But what does this mean
Code:
`int *z = 7;`
To print this

Code:
`printf("%d\n", z);`
1. Is z pointer here?? If yes, then why
Code:
`printf("%d\n", z)`
Code:
`printf("%d\n", *z)`
2. Is z pointed to 7 or the address of 7 ?
3. What is the address of z ?
4. Why can't I use
Code:
`int *p = &45`
??

2. Originally Posted by Athul
But what does this mean
Code:
`int *z = 7;`
It means that you are initialising the pointer z with the value of 7. This is usually a mistake, but sometimes it is well documented for the particular system that you're coding for such that either the address 7 has some designated meaning, or the compiler knows to transform the special value to a valid address.

Originally Posted by Athul
1. Is z pointer here?
Yes. You declared z to be a pointer, so it is a pointer.

Originally Posted by Athul
If yes, then why
Code:
`printf("%d\n", z)`
Code:
`printf("%d\n", *z)`
If you want to print the pointer z, you should write:
Code:
`printf("%p\n", (void*)z);`
If you want to print what z points to, then the second example that you showed is correct, except that because you initialised z to 7, it probably doesn't point to something valid so this would also be an error.

====

_Tasks to perform_.
1. Translate this sentence from the C pointers thread into Spanish: "You declared z to be a pointer, so it is a pointer."
2. From the C pointers thread, write out the span from "4. Why can't" to "is a pointer." word for word.

_The data_.
====

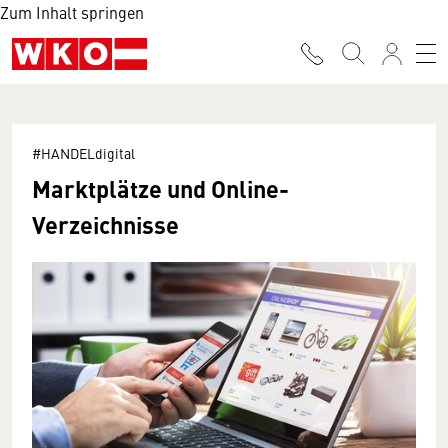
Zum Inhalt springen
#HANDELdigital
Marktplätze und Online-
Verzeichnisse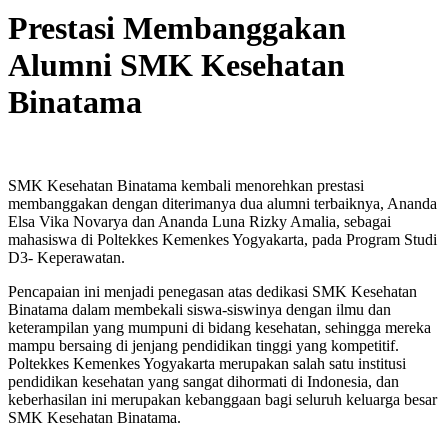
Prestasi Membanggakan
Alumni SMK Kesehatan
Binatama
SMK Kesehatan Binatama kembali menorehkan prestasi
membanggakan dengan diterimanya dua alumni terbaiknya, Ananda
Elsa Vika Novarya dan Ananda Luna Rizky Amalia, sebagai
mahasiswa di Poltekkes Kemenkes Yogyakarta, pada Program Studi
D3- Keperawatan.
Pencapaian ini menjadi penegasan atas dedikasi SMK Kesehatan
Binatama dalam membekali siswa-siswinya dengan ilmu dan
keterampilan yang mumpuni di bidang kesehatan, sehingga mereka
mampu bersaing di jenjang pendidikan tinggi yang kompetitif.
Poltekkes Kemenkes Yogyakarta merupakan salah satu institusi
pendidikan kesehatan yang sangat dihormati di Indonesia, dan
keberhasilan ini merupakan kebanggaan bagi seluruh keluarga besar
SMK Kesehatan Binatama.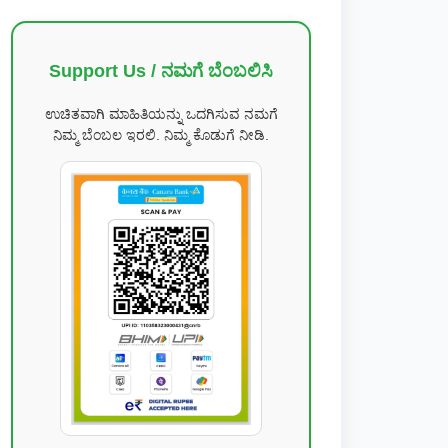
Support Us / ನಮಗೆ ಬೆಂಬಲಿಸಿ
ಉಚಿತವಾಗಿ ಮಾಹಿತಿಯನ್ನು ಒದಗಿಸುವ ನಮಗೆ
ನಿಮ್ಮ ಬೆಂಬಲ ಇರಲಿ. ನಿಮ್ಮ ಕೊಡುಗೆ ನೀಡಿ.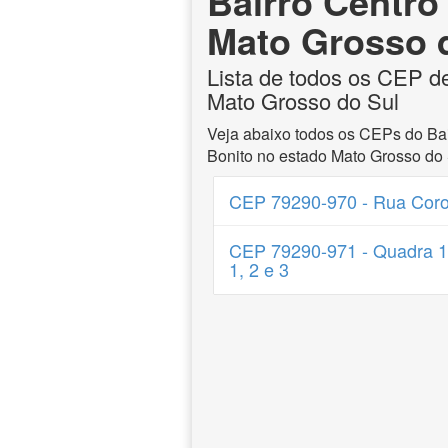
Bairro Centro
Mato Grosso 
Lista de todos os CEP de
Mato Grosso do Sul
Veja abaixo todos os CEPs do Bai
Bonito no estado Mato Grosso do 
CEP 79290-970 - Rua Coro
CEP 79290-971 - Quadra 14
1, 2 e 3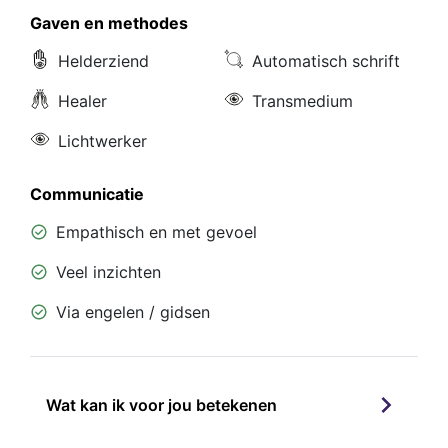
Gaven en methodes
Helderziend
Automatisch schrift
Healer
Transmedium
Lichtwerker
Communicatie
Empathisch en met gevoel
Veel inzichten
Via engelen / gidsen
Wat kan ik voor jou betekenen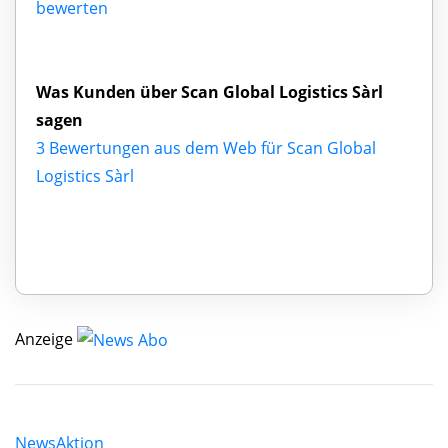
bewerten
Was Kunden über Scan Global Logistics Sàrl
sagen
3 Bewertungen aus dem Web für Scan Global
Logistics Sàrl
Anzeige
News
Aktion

====

_Answer set_.
1. Declaraste z como un puntero, así que es un puntero.

2.
4. Why can't I use
Code:
`int *p = &45`
??

2. Originally Posted by Athul
But what does this mean
Code:
`int *z = 7;`
It means that you are initialising the pointer z with the value of 7. This is usually a mistake, but sometimes it is well documented for the particular system that you're coding for such that either the address 7 has some designated meaning, or the compiler knows to transform the special value to a valid address.

Originally Posted by Athul
1. Is z pointer here?
Yes. You declared z to be a pointer, so it is a pointer.